If we add a single transfinite cardinal number $\aleph$ to the non negative reals, weaken the arithmetical operators to be ternary relations instead of functions, and define subtraction and division as converse relations of addition and multiplication; define division by zero as self subtraction. Then in some sense the problem of division by zero would find a solution! The results are:
$x/0 = \aleph$, for $x \neq 0$
$x/\aleph=0$, for $x\neq \aleph$
$0/0$ range over all numbers.
$\aleph/\aleph$ range over all numbers.
The formal workup involves:
Define: $[(x \ \tilde o \ y) \to z] \iff \tilde o(x,y,z)$
Where $\tilde o$ stand for any arithmetical operator. (the arrow $``\to"$ is not to be confused with implication, it only means "is a result of", so $``(x+y) \to z"$ means: $z \text{ is a result of summation of } x \ and \ y$).
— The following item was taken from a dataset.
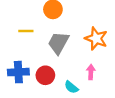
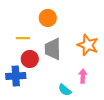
gray trapezoid: (58, 43) -> (53, 49), turned -30
red circle: (45, 75) -> (30, 59), moved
If $x',y'$ are particular numbers and if there is a unique $z'$ such that $(x' \ \tilde o \ y') \to z'$, then and only then this can written in functional manner as: $ x' \ \tilde o \ y' = z'$
If there is no unique $z'$, then we write that using inequalities, like for example:
$ k \leq x' \ \tilde o \ y' \leq l $
Of course $x,y,z,x',y',z',k,l$ above are meant to be numbers and not sets of numbers. However with the inequalities the expression $x \ \tilde o \ y$ can be seen to correspond to the set of all numbers within the range of those inequalities.
Define: $(x - y) \to z \iff (z+y) \to x$, for $y \leq x$
Define: $(x \div y) \to z \iff (z \times y) \to x$
Define: $(x \times 0) \to y \iff (x-x) \to y$
Now we take the following to be rules:
$\forall x [x + \aleph = \aleph]$
$\forall x [x \times \aleph = \aleph] $, for $x \neq 0$
If we add the rest of Cantor's transfinite cardinal numbers, then we'd get:
$x/0 \geq min \ \aleph_{\alpha} \ (x \leq \aleph_{\alpha}) $; for $x \neq 0$
So we'll have many $x/0$ $(x \neq 0)$ each can be thought to correspond to a set of a numbers! However, all of those would have ONE inverse, that is $0$.
Other results are:
$x/\aleph_{\alpha}=0 \iff x < \aleph_{\alpha}$
$x/\aleph_{\alpha} = x \iff x > \aleph_{\alpha}$
$\aleph_{\alpha}/\aleph_{\alpha} \leq \aleph_{\alpha}$
This would entail that $0/0$ corresponds to the largest indeterminate set, that is the set of all numbers, while each $\aleph_{\alpha}/0$ would correspond to a proper subset of that, and the least is the $\alpha$ value the bigger is that subset; i.e., the more indeterminate it is!
We can easily extend this method to have negatively signed rationals as well.
Question: had this method been investigated before?